The December number of the Monthly, which appears this morning, is of unusual present and permanent interest. It is a "Yale Bicentennial" issue, and the first place in the articles and the editorials is given to a description of Yale's anniversary, its significance and its intercollegiate interest. "Yale's Bicentennial," a poem by Professor William Lyon Phelps, Yale '77, comes first in the contents of the number. This is followed by "Yale and Harvard as Rivals and Friends," by Professor Charles R. Lanman, Yale '71; "The Yale Spirit," a delightful appreciation of Yale life and ways of thought, by Professor Barrett Wendell; and "Retrospect and Confession," by Lyttleton Fox, Yale 1902, the president of the Yale Literary Magazine. An ode to Yale College by Henry Wyman Holmes is sincere and powerful.

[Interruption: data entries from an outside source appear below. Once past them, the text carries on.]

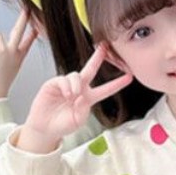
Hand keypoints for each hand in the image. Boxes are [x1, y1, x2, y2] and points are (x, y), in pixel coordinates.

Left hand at [0, 11, 37, 101]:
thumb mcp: (5, 71)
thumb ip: (3, 58)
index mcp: (17, 59)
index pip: (27, 43)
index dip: (32, 35)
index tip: (37, 28)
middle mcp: (12, 52)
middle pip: (19, 30)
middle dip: (23, 19)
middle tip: (26, 11)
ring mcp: (3, 48)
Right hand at [16, 45, 132, 153]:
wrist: (45, 127)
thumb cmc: (62, 125)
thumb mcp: (77, 121)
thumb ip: (84, 110)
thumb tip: (82, 96)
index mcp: (89, 98)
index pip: (106, 89)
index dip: (117, 84)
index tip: (130, 77)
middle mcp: (79, 88)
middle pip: (91, 69)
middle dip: (98, 57)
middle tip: (105, 47)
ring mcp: (67, 84)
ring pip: (77, 75)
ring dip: (77, 85)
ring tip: (72, 97)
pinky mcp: (55, 83)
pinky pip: (64, 79)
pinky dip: (67, 86)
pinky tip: (66, 95)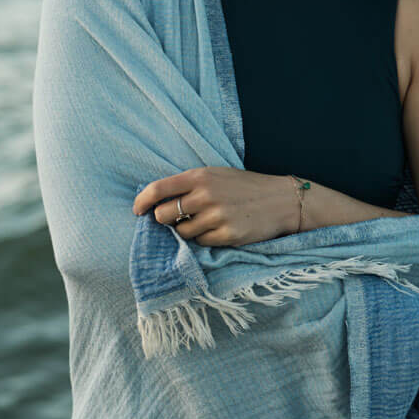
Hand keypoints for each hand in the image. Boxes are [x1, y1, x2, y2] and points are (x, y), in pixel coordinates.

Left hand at [132, 166, 297, 247]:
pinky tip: (219, 229)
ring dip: (187, 230)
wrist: (281, 199)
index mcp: (200, 176)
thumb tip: (157, 202)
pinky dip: (205, 239)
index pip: (158, 189)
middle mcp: (205, 195)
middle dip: (165, 220)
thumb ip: (189, 185)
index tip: (137, 210)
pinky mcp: (227, 235)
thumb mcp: (216, 175)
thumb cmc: (244, 186)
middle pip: (164, 215)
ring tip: (205, 222)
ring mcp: (217, 216)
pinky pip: (201, 243)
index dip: (142, 201)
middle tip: (175, 219)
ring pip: (182, 232)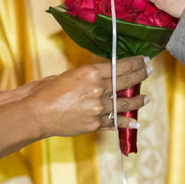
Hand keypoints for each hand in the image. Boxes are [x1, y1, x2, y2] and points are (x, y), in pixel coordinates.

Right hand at [28, 56, 149, 136]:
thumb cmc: (46, 91)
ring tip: (147, 99)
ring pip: (125, 104)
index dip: (135, 63)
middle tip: (148, 71)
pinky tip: (135, 123)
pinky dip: (126, 123)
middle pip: (126, 81)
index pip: (121, 66)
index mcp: (91, 73)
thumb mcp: (70, 75)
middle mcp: (98, 89)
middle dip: (140, 75)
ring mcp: (98, 108)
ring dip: (138, 101)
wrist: (36, 113)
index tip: (144, 60)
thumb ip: (89, 77)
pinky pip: (114, 123)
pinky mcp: (94, 124)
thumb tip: (103, 79)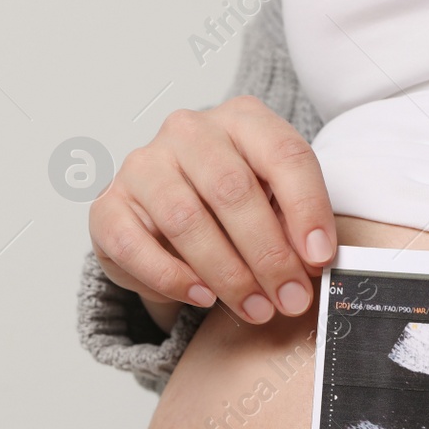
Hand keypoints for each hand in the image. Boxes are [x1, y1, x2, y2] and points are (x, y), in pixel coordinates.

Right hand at [88, 95, 336, 331]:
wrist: (166, 216)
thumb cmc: (231, 208)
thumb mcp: (272, 204)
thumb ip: (292, 225)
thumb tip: (313, 264)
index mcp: (242, 119)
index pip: (283, 154)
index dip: (307, 208)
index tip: (320, 258)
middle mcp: (189, 132)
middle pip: (232, 189)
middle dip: (267, 254)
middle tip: (289, 299)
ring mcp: (143, 165)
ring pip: (185, 219)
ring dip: (226, 273)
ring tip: (253, 308)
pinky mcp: (108, 205)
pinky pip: (135, 245)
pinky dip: (172, 278)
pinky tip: (202, 297)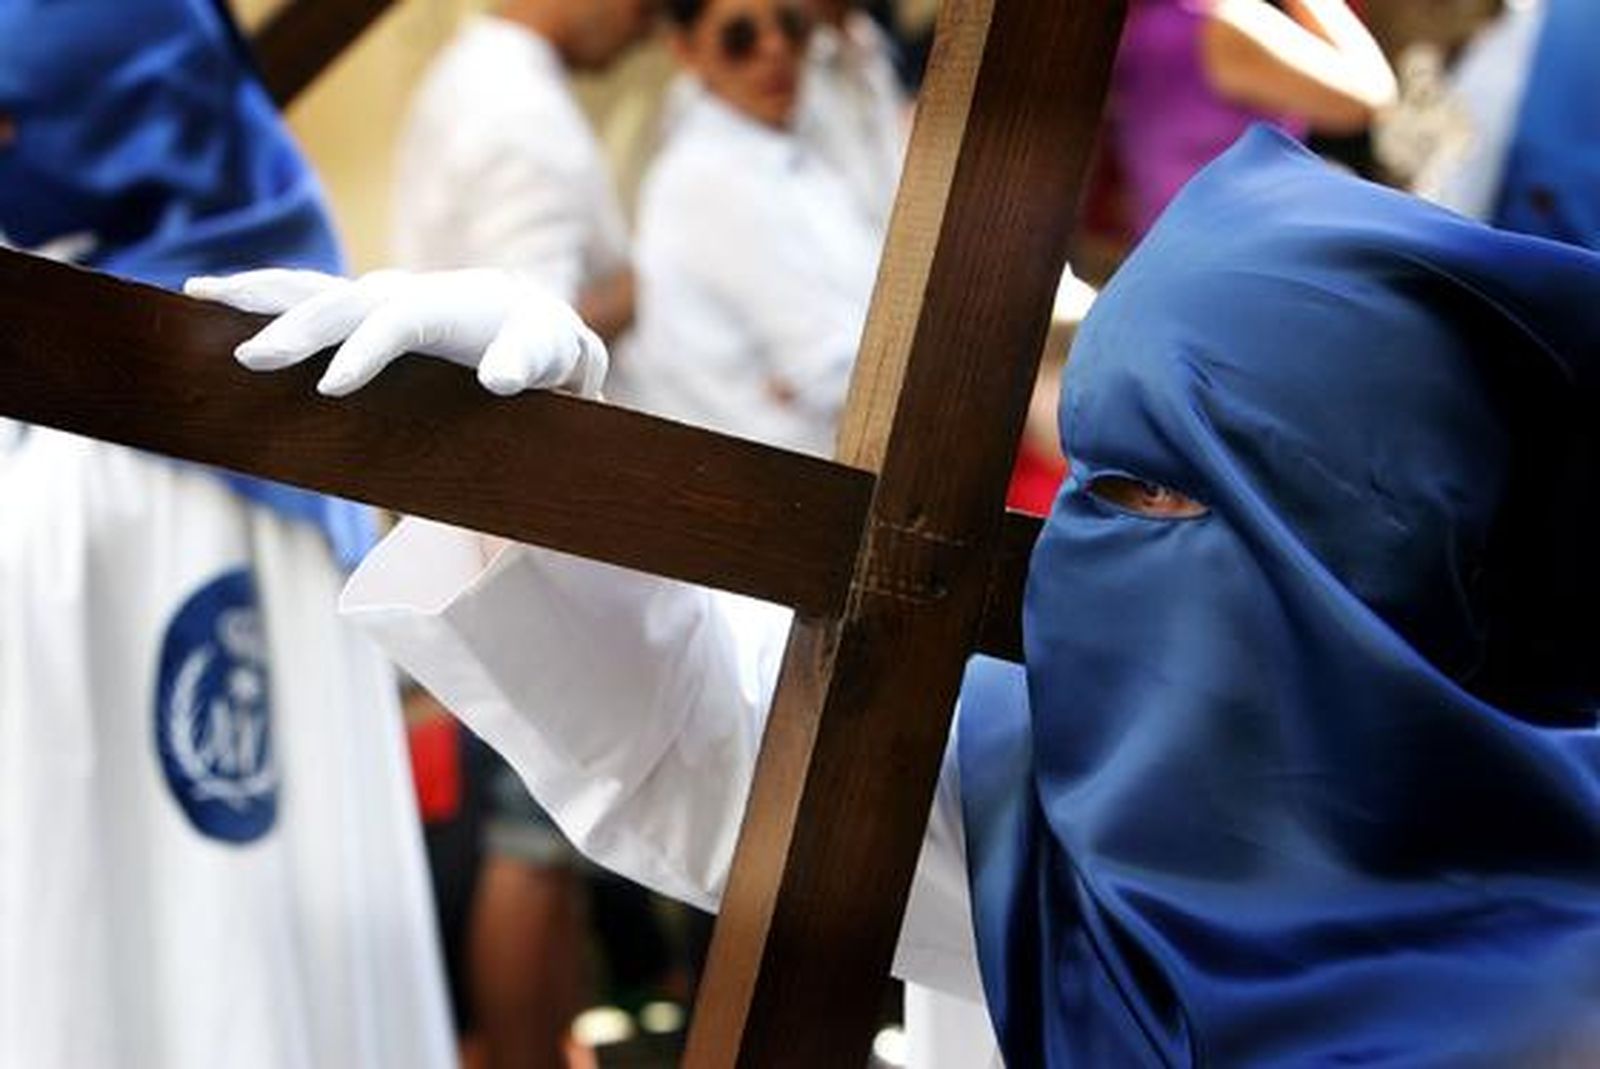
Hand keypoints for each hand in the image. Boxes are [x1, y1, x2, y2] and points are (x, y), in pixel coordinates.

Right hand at [184, 268, 607, 397]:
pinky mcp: (361, 311)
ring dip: (257, 294)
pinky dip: (261, 298)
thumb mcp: (547, 354)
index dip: (366, 354)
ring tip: (198, 296)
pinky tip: (209, 303)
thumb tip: (500, 378)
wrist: (528, 315)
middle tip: (250, 359)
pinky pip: (305, 300)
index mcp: (445, 307)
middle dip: (296, 330)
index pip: (398, 326)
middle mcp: (403, 294)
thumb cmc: (541, 343)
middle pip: (341, 304)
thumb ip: (528, 363)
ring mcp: (377, 299)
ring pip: (311, 291)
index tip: (332, 387)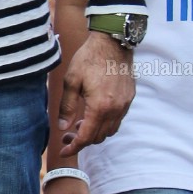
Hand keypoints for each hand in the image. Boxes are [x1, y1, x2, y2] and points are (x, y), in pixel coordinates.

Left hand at [57, 31, 134, 153]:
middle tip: (67, 135)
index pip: (86, 137)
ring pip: (110, 131)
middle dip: (82, 140)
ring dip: (95, 132)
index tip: (63, 151)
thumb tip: (63, 128)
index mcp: (99, 107)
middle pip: (99, 137)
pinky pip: (118, 120)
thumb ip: (66, 107)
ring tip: (80, 123)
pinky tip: (94, 114)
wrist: (113, 42)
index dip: (73, 147)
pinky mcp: (129, 98)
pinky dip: (105, 123)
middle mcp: (115, 109)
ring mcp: (125, 104)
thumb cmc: (89, 58)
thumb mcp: (71, 81)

The other articles in the issue,--"A Convert," a story based on the Yale Bicentennial, "Another Word for Robert Louis Stevenson," by George C. Hirst, and "Autumn" and "Ambria's Thanks-giving," poems by Lauriston Ward and R. M. Green,--are all exceedingly good.
This number of the Monthly--to repeat--will be found unusually interesting for its true and sympathetic appreciation, from several points of view, of what the Yale bicentennial meant to the College and what it disclosed in regard to the character and spirit of Yale men.